Generalized Graph Networks ups Deep Learning to next level AI

Deep Learning and Machine Learning has made breakthroughs in recent years. There is tens of billions of dollars going into development of the new AI.

Google and Deep Mind are recognizing that Deep Learning is not going to reach human cognition. They propose using models of networks to find relations between things to enable computers to generalize more broadly about the world.

Deep learning faces challenges in complex language and scene understanding, reasoning about structured data, transferring learning beyond the training conditions, and learning from small amounts of experience. These challenges demand combinatorial generalization, and so it is perhaps not surprising that an approach which eschews compositionality and explicit structure
struggles to meet them.

A key path forward for modern AI is to commit to combinatorial generalization as a top priority, and we advocate for integrative approaches to realize this goal.

Neural networks that operate on graphs, and structure their computations accordingly, have been developed and explored extensively for more than a decade under the umbrella of “graph neural networks”.

They have a new graph networks framework, which generalizes and extends several lines of work in this area.

They define a class of functions for relational reasoning over graph-structured representations.

They are excited about the potential impacts that graph networks can have, they caution that
these models are only one step forward. Realizing the full potential of graph networks will likely be far more challenging than organizing their behavior under one framework, and indeed, there are a number of unanswered questions regarding the best ways to use graph networks.

Graphs are not able to express everything. Notions like recursion, control flow, and conditional iteration are not straightforward to represent with graphs, and, minimally, require additional assumptions.

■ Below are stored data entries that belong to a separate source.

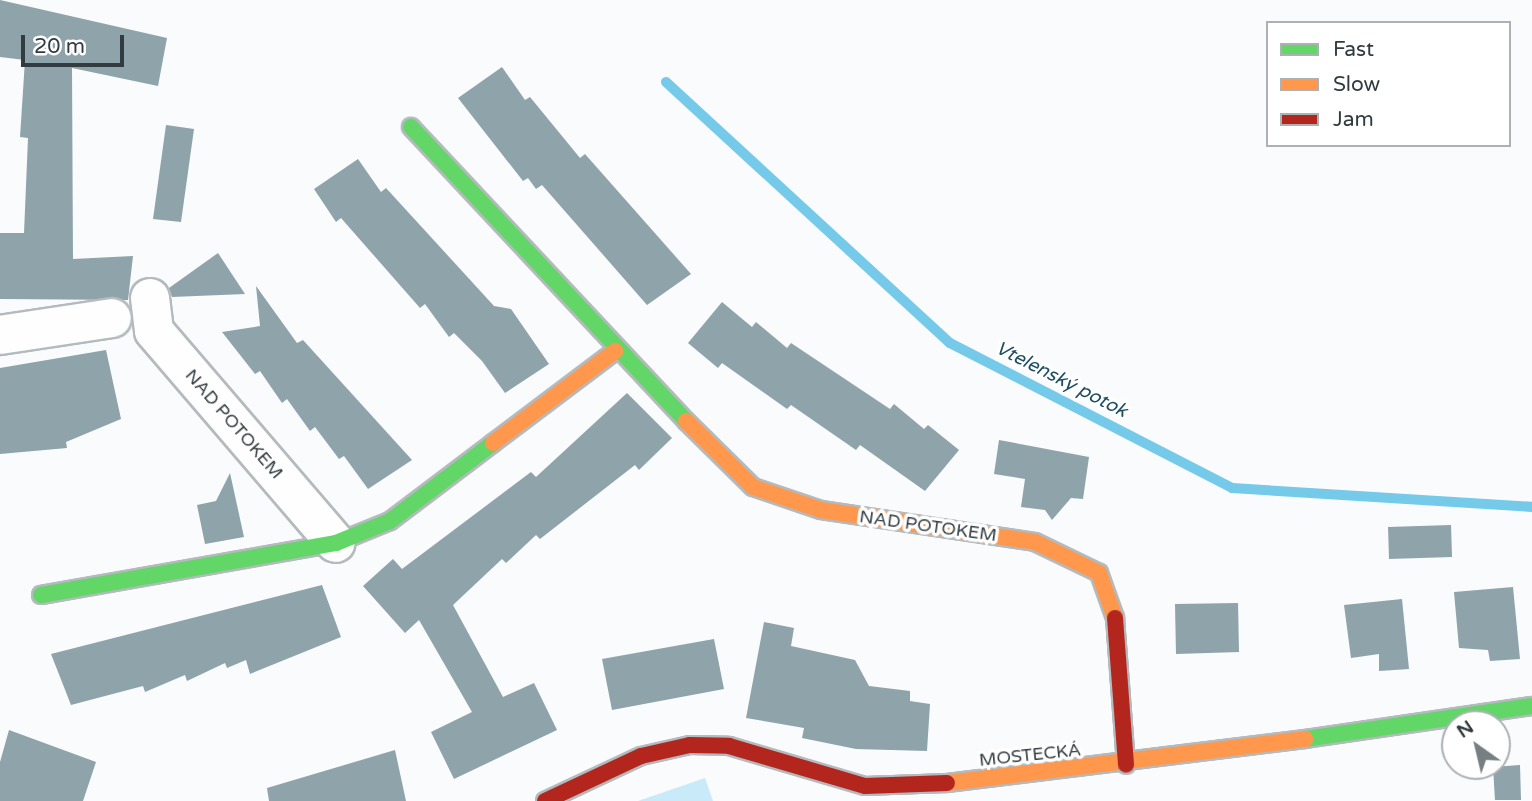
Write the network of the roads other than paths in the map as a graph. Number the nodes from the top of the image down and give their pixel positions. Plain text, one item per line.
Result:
1 (411, 127) dead end
2 (150, 298) dead end
3 (111, 317) dead end
4 (0, 335) edge
5 (615, 351) junction
6 (336, 543) junction
7 (41, 595) dead end
8 (1532, 706) edge
9 (1126, 765) junction
10 (902, 794) edge
11 (545, 801) edge

1 - 5 street, NAD POTOKEM
2 - 6 street, NAD POTOKEM
3 - 4 street
5 - 6 street
5 - 9 street, NAD POTOKEM
6 - 7 street
8 - 9 street, MOSTECKÁ
9 - 10 street, MOSTECKÁ
10 - 11 street, MOSTECKÁ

Other structural forms will be needed like imitations of computer-based structures, including registers, memory I/O controllers, stacks, queues and others.

Recent advances in AI, propelled by deep learning, have been transformative across many important domains. Despite this, a vast gap between human and machine intelligence remains, especially with respect to efficient, generalizable learning. They argue for making combinatorial generalization a top priority for AI, and advocate for embracing integrative approaches which draw on ideas from human cognition, traditional computer science, standard engineering practice, and modern deep learning.

They explored flexible learning-based approaches which implement strong relational inductive biases to capitalize on explicitly structured representations and computations, and presented a framework called graph networks, which generalize and extend various recent approaches for neural networks applied to graphs. Graph networks are designed to promote building complex architectures using customizable graph-to-graph building blocks, and their relational inductive biases promote combinatorial generalization and improved sample efficiency over other standard machine learning building blocks.

Despite their benefits and potential, however, learnable models which operate on graphs are only a stepping stone on the path toward human-like intelligence. They are optimistic about a number of other relevant, and perhaps underappreciated, research directions, including marrying learning-based approaches with programs, developing model-based approaches with an emphasis on abstraction investing more heavily in meta-learning, and exploring multi-agent learning and interaction as a key catalyst for advanced intelligence. These directions each involve rich notions of entities, relations, and combinatorial generalization, and can potentially benefit, and benefit from, greater interaction with approaches for learning relational reasoning over explicitly structured representations.

Arxiv – Relational inductive biases, deep learning, and graph networks

Artificial intelligence (AI) has undergone a renaissance recently, making major progress in key domains such as vision, language, control, and decision-making. This has been due, in part, to cheap data and cheap compute resources, which have fit the natural strengths of deep learning. However, many defining characteristics of human intelligence, which developed under much different pressures, remain out of reach for current approaches. In particular, generalizing beyond one’s experiences–a hallmark of human intelligence from infancy–remains a formidable challenge for modern AI.

The following is part position paper, part review, and part unification. We argue that combinatorial generalization must be a top priority for AI to achieve human-like abilities, and that structured representations and computations are key to realizing this objective. Just as biology uses nature and nurture cooperatively, we reject the false choice between “hand-engineering” and “end-to-end” learning, and instead advocate for an approach which benefits from their complementary strengths. We explore how using relational inductive biases within deep learning architectures can facilitate learning about entities, relations, and rules for composing them. We present a new building block for the AI toolkit with a strong relational inductive bias–the graph network–which generalizes and extends various approaches for neural networks that operate on graphs, and provides a straightforward interface for manipulating structured knowledge and producing structured behaviors. We discuss how graph networks can support relational reasoning and combinatorial generalization, laying the foundation for more sophisticated, interpretable, and flexible patterns of reasoning. As a companion to this paper, we have released an open-source software library for building graph networks, with demonstrations of how to use them in practice.